The repo lives under an iCloud-synced location (commonly ~/Documents). The repo's pre-build script defensively deletes * 2.* and * 3.* shadow files before each build, but the cleanest fix is to move the clone outside iCloud (~/code, ~/dev, etc.).


20. Roadmap

Items in active design, not promises. Order is rough priority.

Item Why
Transcript search and export Full local terminal transcripts now exist; next step is fast search, filtering, and export for long-running sessions.
MCP server bridging Native MCP support so Loom can expose its own state (kanban cards, workspace folder, layout) as MCP tools to the agents it hosts.
CodeEdit integration Replace the plain TextEditor with CodeEdit's NSTextView-based editing surface. Syntax highlighting, save in-pane.
Persistent agent message history Today the chat log is in-memory only. Persist per-workspace so a quit-relaunch does not lose context.
Codex live tasks Mirror in-progress task state from Codex sessions the same way Claude Code is mirrored today.
Anthropic API model picker in Settings Today the Anthropic API provider's model is hardcoded in AnthropicProvider.

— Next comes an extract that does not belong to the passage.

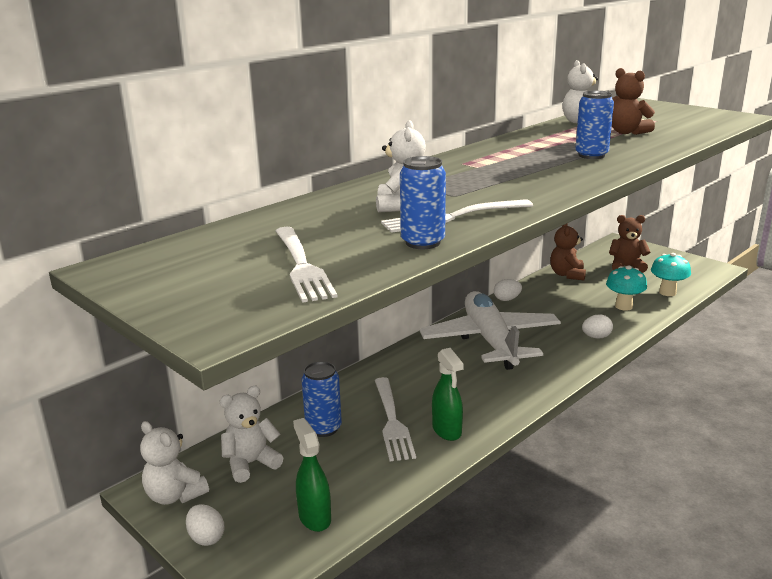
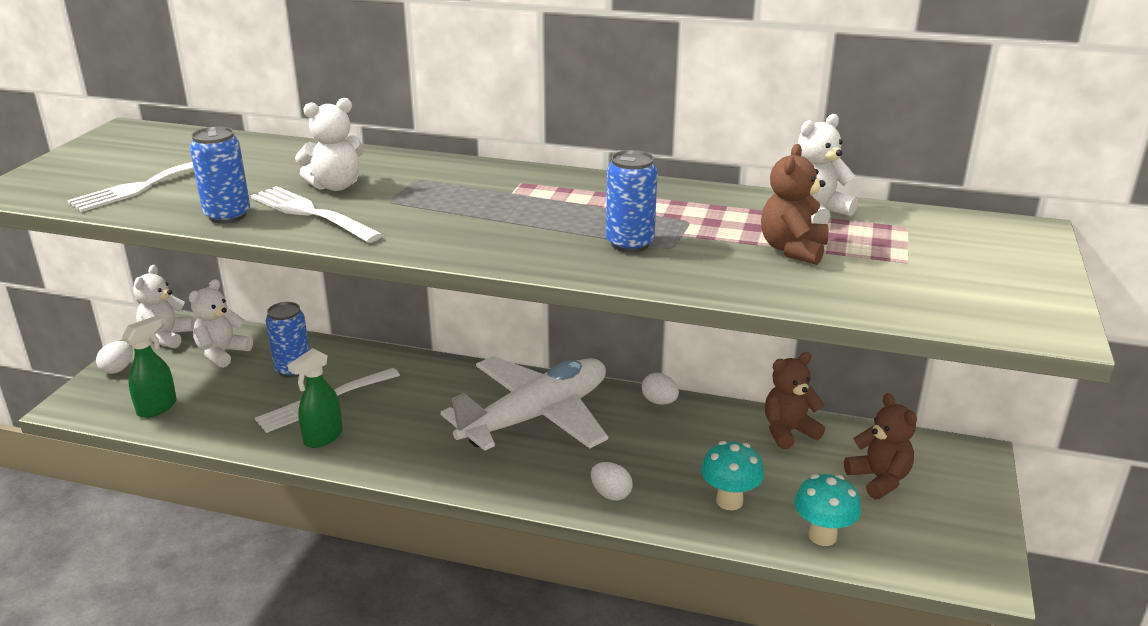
camera: 60 degrees right, 5 degrees up
white teddy bear [219,386,283,483] -> white teddy bear turned 90 degrees counterclockwise [189,279,253,368]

Surface it in Settings.

Appendix: Versioning

Loom follows Semantic Versioning. The version is bumped in project.yml (MARKETING_VERSION) on every meaningful build. CURRENT_PROJECT_VERSION is the monotonic build number; bump it whenever MARKETING_VERSION changes.

The Bundle reads both via CFBundleShortVersionString and CFBundleVersion. The Usage dashboard, the auto-update flow, the release script, and the GitHub release all key off MARKETING_VERSION.

Appendix: License

Apache License 2.0. See LICENSE.

Appendix: Credits

  • SwiftTerm by Miguel de Icaza, the only third-party dependency.
  • The Claude Code, Codex, and Gemini CLIs, whose on-disk logs make the Usage dashboard and live tasks reader possible.
  • Apple's SwiftUI, SwiftData, AppKit, WebKit, and CryptoKit frameworks, on which the rest of the app is built.